34 meters long, 16 wide and 17 high, and it’s completely frescoed. The Salone dei Giganti of Palazzo Bentivoglio is an astonishment to be discovered even if it's empty.
In the upper part of the room there is a long frieze that houses 22 monochrome allegories, alternating with panoplies, which allude to the virtues, magnificence, arts and culture of the Marquis Enzo Bentivoglio (the frieze i salso surmounted by a cornice with denticles – also painted – that once pretended to hold a coffered ceiling, but it’s disappeared now).
The second register presents a series of 26 polychrome half-naked telamons that, support the frieze and accompany with their presence the scenes of the Gerusalemme Liberata, these are framed by ficticiuos stucco and painted with green, amaranth, violet and yellow monochromes.
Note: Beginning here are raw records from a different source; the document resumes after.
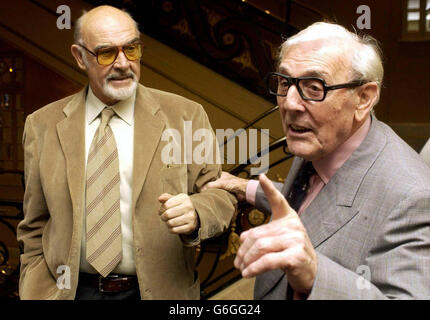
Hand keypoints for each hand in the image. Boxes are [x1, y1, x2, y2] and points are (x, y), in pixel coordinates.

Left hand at [158, 193, 198, 234]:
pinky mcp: (190, 227)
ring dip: (167, 223)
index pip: (166, 205)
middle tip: (164, 217)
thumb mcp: (175, 199)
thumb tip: (159, 198)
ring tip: (169, 221)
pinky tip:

In the third register are illustrated some episodes of Torquato Tasso’s poems, that is in part visible in the overbunden (anticipated by some putti in ficticious stucco that hold the Bentivoglio’s coats of arms) and partly hidden by four paintings that should have housed four large trompe- l’oeil (it’s missing now) representing the splendour od the Bentivoglio family. Two of the four painting were made in 1628 by Giovanni da San Giovanni (Giovanni Manozzi), a painter from Arezzo and working in Rome.
In the fourth register, at floor level, are frescoed six ficticious doors. At the same time, eight plinths with statues of Roman emperors emerge under the four paintings, at the level of the third register (only six of them remain today).
The room was fresced by Pier Francesco Battistelli, a painter from Ferrara, and his collaborators. The decorative structure is influenced by Carracci’s school and Guercino (Battistelli had been his close collaborator in his youth).